▶ _What the task asks_: Please read the cannabis genetics text below and state in what share of the 81 tested strains the genetics failed to match what was advertised.

▶ _Passage to read_:
Different types of pot are more like hybrid mutts, he says, when compared to other carefully cultivated products with clear genetic history such as the MacIntosh Apple.

Unlike well-tended apple orchards, pot has grown wild all over the world for centuries. And since it has been raised and traded illegally in so many places, there’s been no regulation or consistency of strains.

Most cannabis is generally defined as being one of two species, either sativa or Indica. Sativa is thought to have a more invigorating, uplifting effect, whereas Indica may be more relaxing or sedating.

But research led by Myles and Jonathan Page, a botanist at UBC, revealed that pot genetics are so interbred that saying a type of weed has one ancestry or the other can often be false.

“It’s often the case that these names they’ve associated with these marijuana strains do not represent any meaningful genetic identity,” Myles says.

Take Jamaican Lamb’s Bread – which was reported to be 100 per cent sativa by a cannabis producer. In the test by Myles and his team, it  turned out to be nearly 100 per cent Indica, the opposite species.

In 35 per cent of the 81 strains tested, the genetics did not match those advertised.

What’s in a name

Additionally, Myles says a hybrid strain sold under the same name by multiple growers is often not the same genetically.

“Those names are largely meaningless,” he says. “We need to move towards a system where these things are quantified by the medicinal-components side of the strain and the effects they have on the user.”

THC levels, which indicate the potency of pot, have spiked since the 1980s, from an average of 3 per cent to an average of 15 per cent today, according to Health Canada. The same strain of cannabis today can vary widely in terms of its THC levels, depending on the growing environment and the genetics.

Currently, licensed growers in Canada must list CBD and THC levels, and test for things like pesticides.

But the naming conventions under which pot will be sold are unregulated.

“If you want to be taken seriously on this and want to get into a real agricultural game where we’re breeding varieties of marijuana like we breed strawberries, tomatoes and potatoes, we’re not going to be able to just throw names around like this forever,” Myles says.

Drilling into genetics

The potential problems that crop up if pot isn’t clearly classified aren’t lost on the commercial growers. With legalization on the near horizon, big weed companies are already turning attention to careful breeding of cannabis.

In Leamington, Ont., Aphria is expanding its greenhouse capacity tenfold to one million square feet.

“It’s a huge investment, but we are preparing ourselves for what we hope is going to be the recreational market come July,” says Cole Cacciavillani, Aphria’s co-founder.

His father, an Italian immigrant, started a wholesale flower business decades ago growing holiday flowers like Easter Lilies and Poinsettias for large grocery chains. Whether Poinsettias or cannabis, says the son, who helped switch the business to weed four years ago, it’s still about growing potted plants for profit.

Aphria has been producing cannabis for the medicinal market and secured a deal in December to supply Shoppers Drug Mart subject to Health Canada approval.

“The money is starting to flow into the science behind what’s in this plant,” Cacciavillani says.

Canopy Growth, a large cannabis company in Smiths Falls, Ont., is actively breeding pot and drilling into its genetics to create new strains. There’s potentially big money at stake when it comes to standardizing those strains and protecting their genetic purity.

“We’ll go to a lot of effort to document the stability of the genetics, the traits, so ultimately we can have plant breeders rights and protect the varieties going into the future,” says Mark Zekulin, Canopy’s president.

He holds a sample of bud in his hand as he describes a hybrid marriage of the future.

“What you’re looking at is a cross between Candyland and Apple Pie, two different varieties. The Candyland selected for its beautiful color and texture, matched with Apple Pie for the strength of the bud and the plant.

“It may turn out to be the next great genetic [strain].”

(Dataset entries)
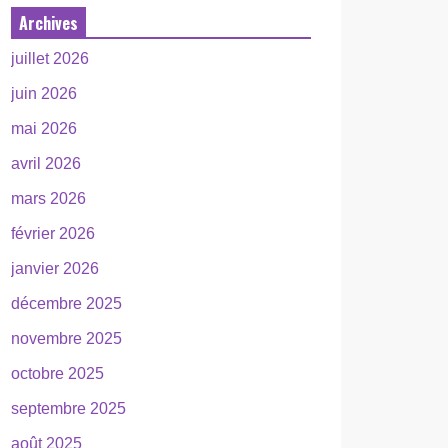
Archives
juillet 2026
juin 2026
mai 2026
avril 2026
mars 2026
février 2026
janvier 2026
décembre 2025
novembre 2025
octobre 2025
septembre 2025
août 2025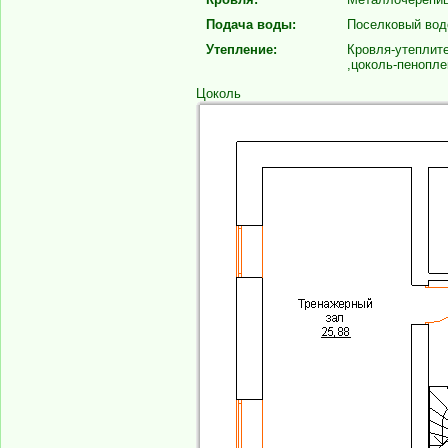
Подача воды:
Поселковый вод
Утепление:
Кровля-утеплите
,цоколь-пенопле
Цоколь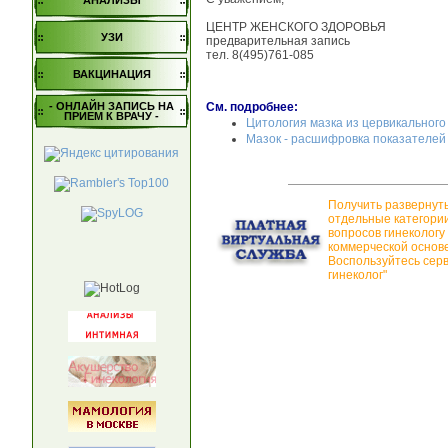
АНАЛИЗЫ
ЦЕНТР ЖЕНСКОГО ЗДОРОВЬЯ
УЗИ
предварительная запись
тел. 8(495)761-085
ВАКЦИНАЦИЯ
- ОНЛАЙН ЗАПИСЬ НА
См. подробнее:
ПРИЕМ К ВРАЧУ -
Цитология мазка из цервикального
Мазок - расшифровка показателей
Получить развернут
отдельные категори
вопросов гинекологу
коммерческой основе
Воспользуйтесь сер
гинеколог"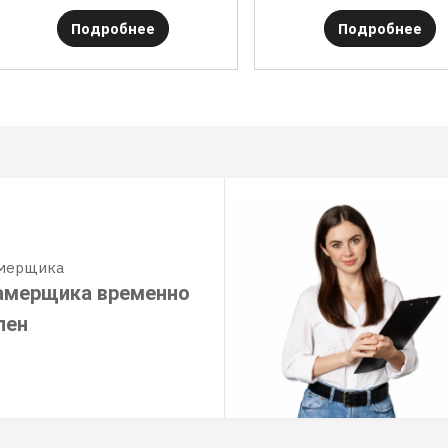
Подробнее
Подробнее
амерщика
амерщика временно
пен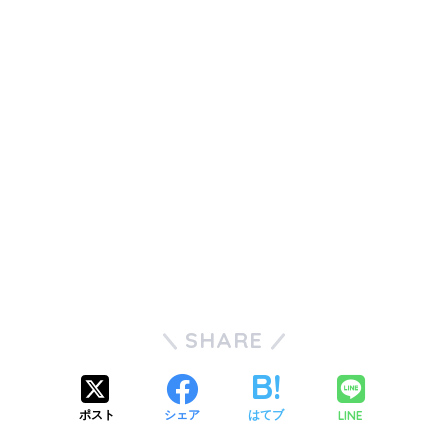
SHARE
LINE
ポスト
シェア
はてブ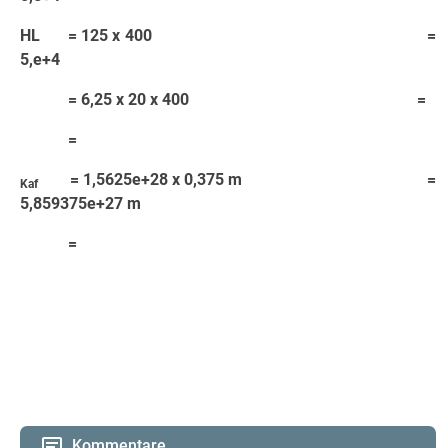
HL = 125 x 400 =
5,e+4
= 6,25 x 20 x 400 =
=
= 1,5625e+28 x 0,375 m =
Kaf
5,859375e+27 m
=
Kommentare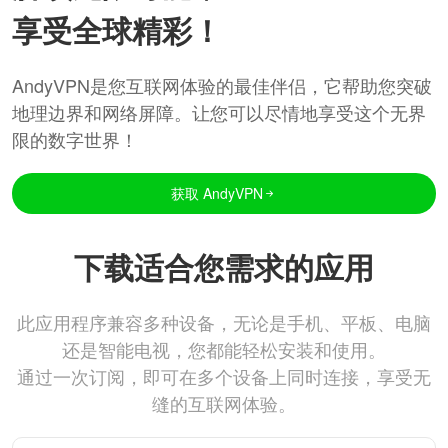
享受全球精彩！
AndyVPN是您互联网体验的最佳伴侣，它帮助您突破
地理边界和网络屏障。让您可以尽情地享受这个无界
限的数字世界！
获取 AndyVPN
下载适合您需求的应用
此应用程序兼容多种设备，无论是手机、平板、电脑
还是智能电视，您都能轻松安装和使用。
通过一次订阅，即可在多个设备上同时连接，享受无
缝的互联网体验。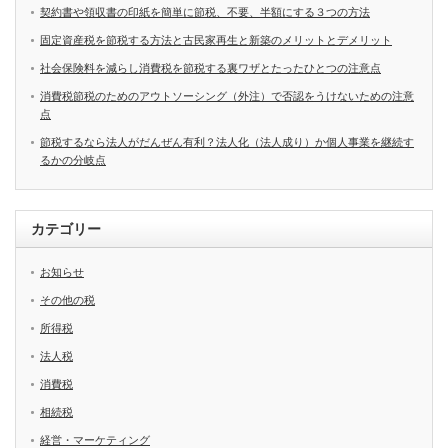
契約書や領収書の印紙を簡単に節税、不要、半額にする３つの方法
固定資産税を節税する方法と古民家再生と新築のメリットとデメリット
社会保険料を減らし消費税を節税する裏ワザとたったひとつの注意点
消費税節税のためのアウトソーシング（外注）で否認をうけないための注意
点
節税するなら法人がだんぜん有利？法人化（法人成り）か個人事業を継続す
るかの分岐点
カテゴリー
お知らせ
その他の税
所得税
法人税
消費税
相続税
経営・マーケティング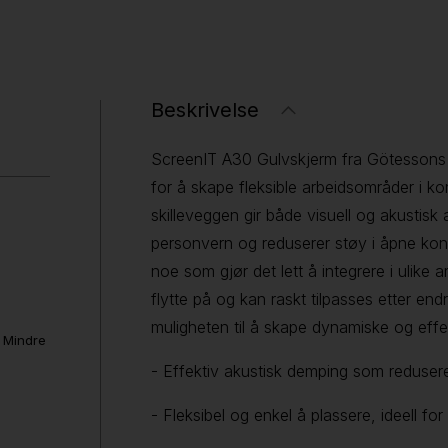
Beskrivelse
ScreenIT A30 Gulvskjerm fra Götessons e
for å skape fleksible arbeidsområder i 
skilleveggen gir både visuell og akustisk 
personvern og reduserer støy i åpne kont
noe som gjør det lett å integrere i ulike 
flytte på og kan raskt tilpasses etter e
muligheten til å skape dynamiske og effe
. Mindre
- Effektiv akustisk demping som reduser
- Fleksibel og enkel å plassere, ideell fo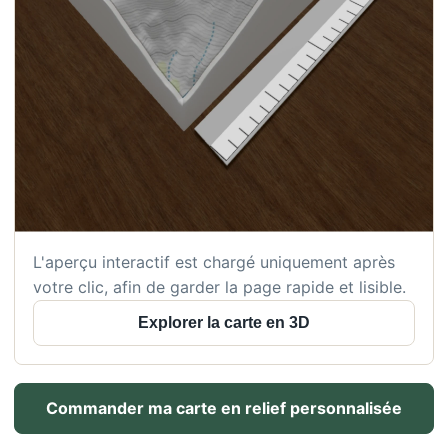
L'aperçu interactif est chargé uniquement après
votre clic, afin de garder la page rapide et lisible.
Explorer la carte en 3D
Commander ma carte en relief personnalisée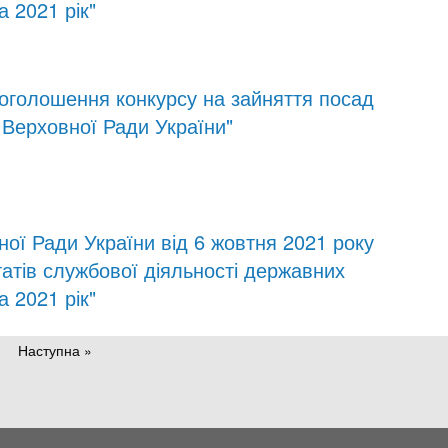
 2021 рік"
 оголошення конкурсу на зайняття посад
і Верховної Ради України"
ої Ради України від 6 жовтня 2021 року
атів службової діяльності державних
 2021 рік"
Наступна »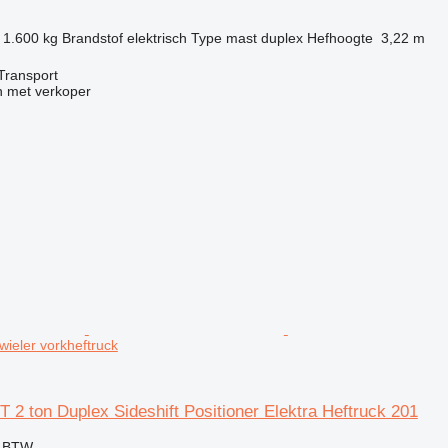
1.600 kg
Brandstof
elektrisch
Type mast
duplex
Hefhoogte
3,22 m
Transport
 met verkoper
wieler vorkheftruck
 2 ton Duplex Sideshift Positioner Elektra Heftruck 201
f BTW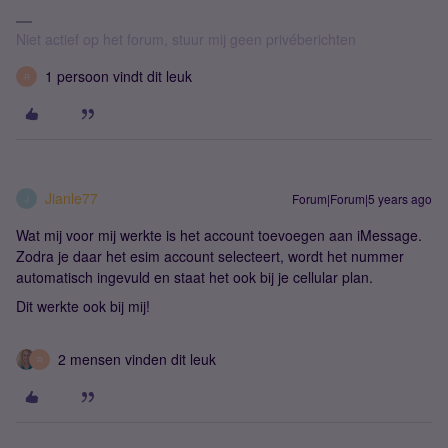
Niet actief op het forum, stuur mij geen privéberichten
1 persoon vindt dit leuk
R
Jianle77
Forum|Forum|5 years ago
J
Wat mij voor mij werkte is het account toevoegen aan iMessage.
Zodra je daar het esim account selecteert, wordt het nummer
automatisch ingevuld en staat het ook bij je cellular plan.
Dit werkte ook bij mij!
2 mensen vinden dit leuk
R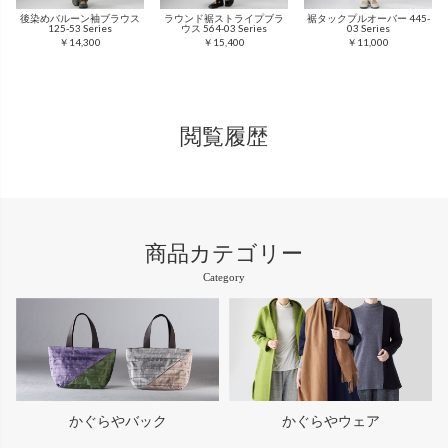
後染めバルーン袖ブラウス
ラウンド裾ストライプブラ
裾タックプルオーバー 445-
125-53 Series
ウス 564-03 Series
03 Series
￥14,300
￥15,400
￥11,000
閲覧履歴
商品カテゴリー
Category
かぐらやバック
かぐらやウェア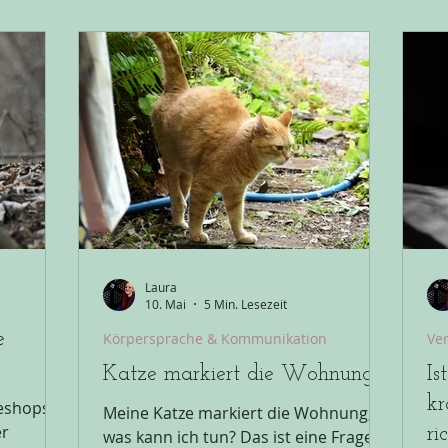
deine Grenzen bringt: Die Couch, das
Gr
n
Sofa, der Teppich ist nass. Wenn deine
Kl
eutet das
Katze dement und unsauber wird
Me
schützten
bricht euer gewohntes System, dass
wi
 vorab:
vermutlich jahrelang funktionierte,
er
wickelt"
zusammen. Du weißt, dein Tier ist alt,
da
doch der Schlafmangel, der Stress,
Kl
der Uringeruch g
Un
Pi
Laura
10. Mai
5 Min. Lesezeit
e
Körpersprache & Kommunikation
Ve
Katze markiert die Wohnung
Is
kr
eshops
Meine Katze markiert die Wohnung,
er
ri
was kann ich tun? Das ist eine Frage,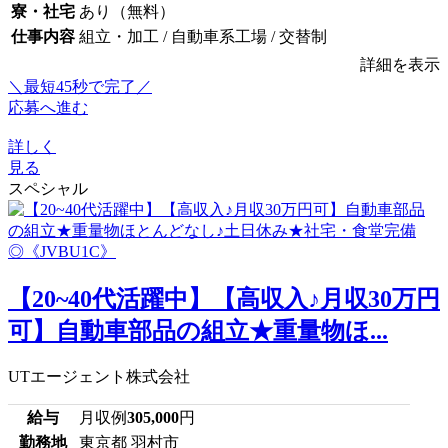
寮・社宅
あり（無料）
仕事内容
組立・加工 / 自動車系工場 / 交替制
詳細を表示
＼最短45秒で完了／
応募へ進む
詳しく
見る
スペシャル
【20~40代活躍中】【高収入♪月収30万円
可】自動車部品の組立★重量物ほ...
UTエージェント株式会社
給与
月収例
305,000
円
勤務地
東京都 羽村市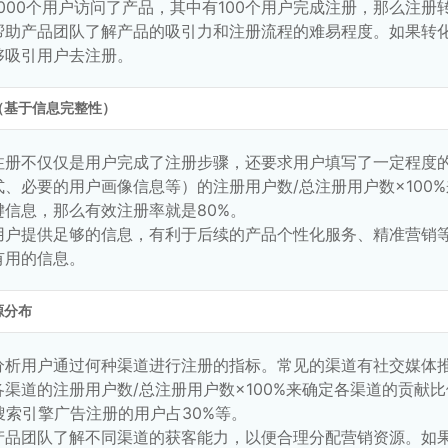
000个用户访问了产品，其中有100个用户完成注册，那么注册转
帮助产品团队了解产品的吸引力和注册流程的难易程度。如果转
够吸引用户去注册。
（基于信息完整性）
注册不仅仅是用户完成了注册步骤，还要求用户填写了一定程度
、必要的用户画像信息等）的注册用户数/总注册用户数×100%
键信息，那么有效注册率就是80%。
用户提供足够的信息，有利于后续的产品个性化服务、精准营销
有用的信息。
源分布
分析用户通过何种渠道进行注册的指标。常见的渠道有社交媒体
各渠道的注册用户数/总注册用户数×100%来确定各渠道的贡献
搜索引擎广告注册的用户占30%等。
产品团队了解不同渠道的获客能力，以便合理分配营销资源。如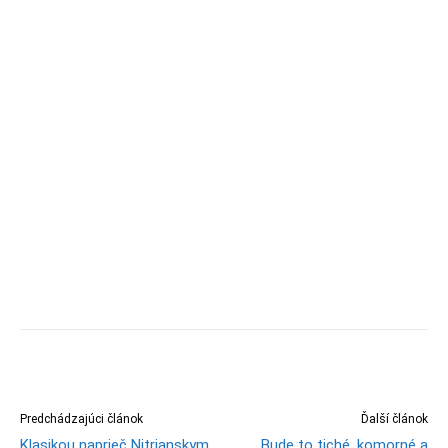
Predchádzajúci článok
Ďalší článok
Klasikou naprieč Nitrianskym
Bude to tiché, komorné a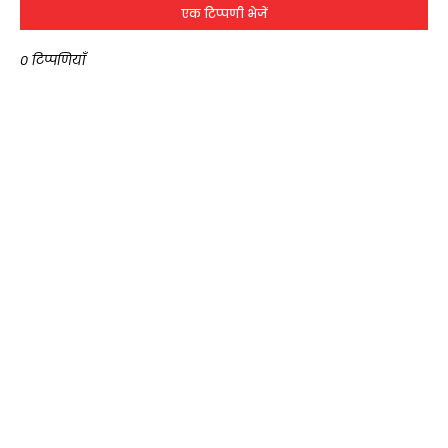
एक टिप्पणी भेजें
0 टिप्पणियाँ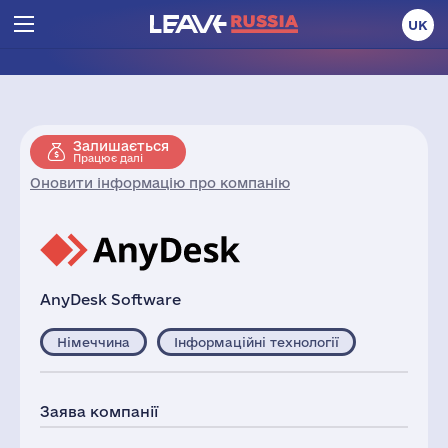
UK
Залишається
Працює далі
Оновити інформацію про компанію
AnyDesk Software
Німеччина
Інформаційні технології
Заява компанії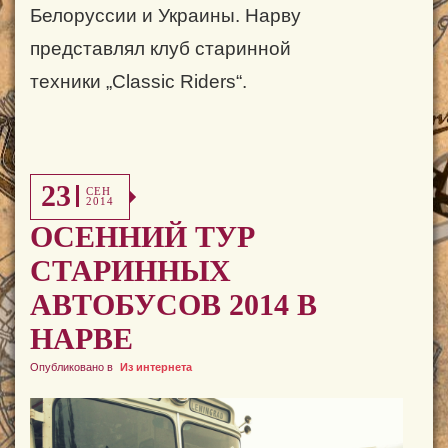
Белоруссии и Украины. Нарву
представлял клуб старинной
техники
„
Classic Riders
“
.
23
СЕН
2014
ОСЕННИЙ ТУР
СТАРИННЫХ
АВТОБУСОВ 2014 В
НАРВЕ
Опубликовано в
Из интернета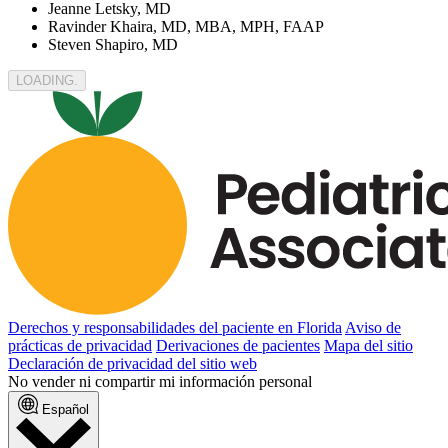
Jeanne Letsky, MD
Ravinder Khaira, MD, MBA, MPH, FAAP
Steven Shapiro, MD
LOADING.
Derechos y responsabilidades del paciente en Florida
Aviso de
prácticas de privacidad
Derivaciones de pacientes
Mapa del sitio
Declaración de privacidad del sitio web
No vender ni compartir mi información personal
Español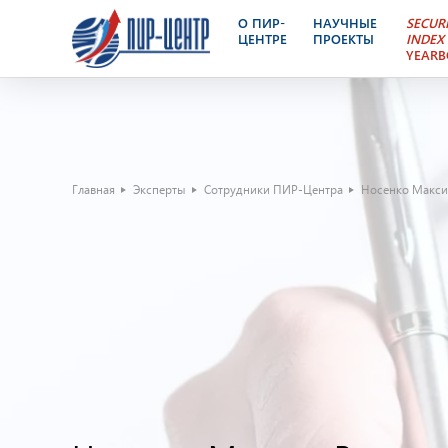
О ПИР-
НАУЧНЫЕ
SECUR
ЦЕНТРЕ
ПРОЕКТЫ
INDEX
YEAR
Главная
Эксперты
Сотрудники ПИР-Центра
Носенко Макси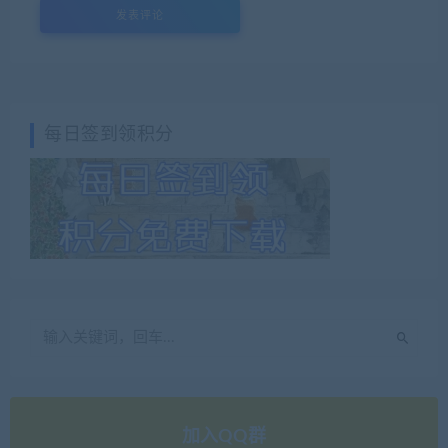
每日签到领积分
加入QQ群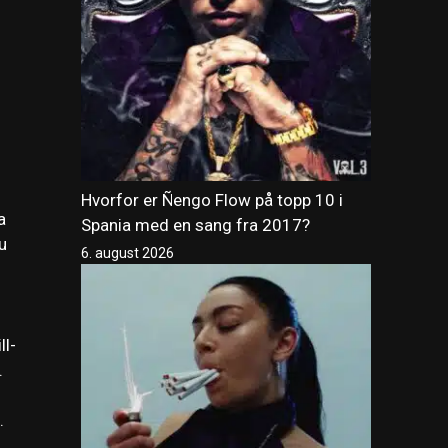
Hvorfor er Ñengo Flow på topp 10 i
a
Spania med en sang fra 2017?
u
6. august 2026
ll-
.
.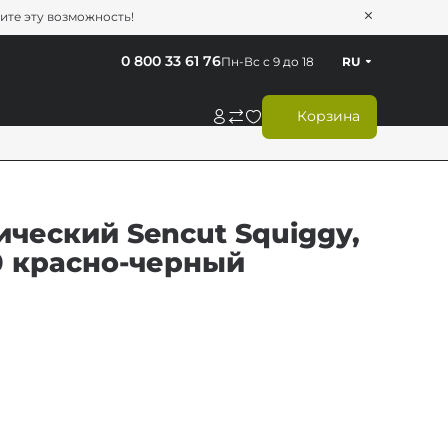
тите эту возможность!
0 800 33 61 76
Пн-Вс с 9 до 18
RU
Корзина
ческий Sencut Squiggy,
10 красно-черный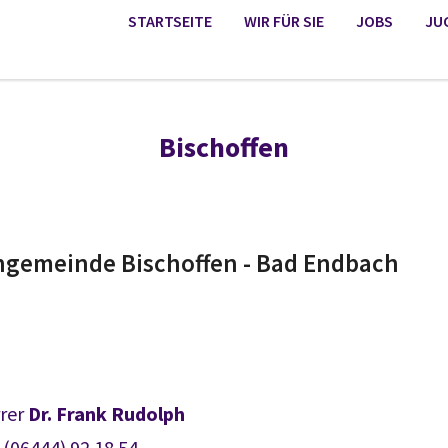
STARTSEITE
WIR FÜR SIE
JOBS
JU
Bischoffen
ngemeinde Bischoffen - Bad Endbach
rrer
Dr. Frank Rudolph
: (06444) 92 18 54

▶ _Written solution_: 35 percent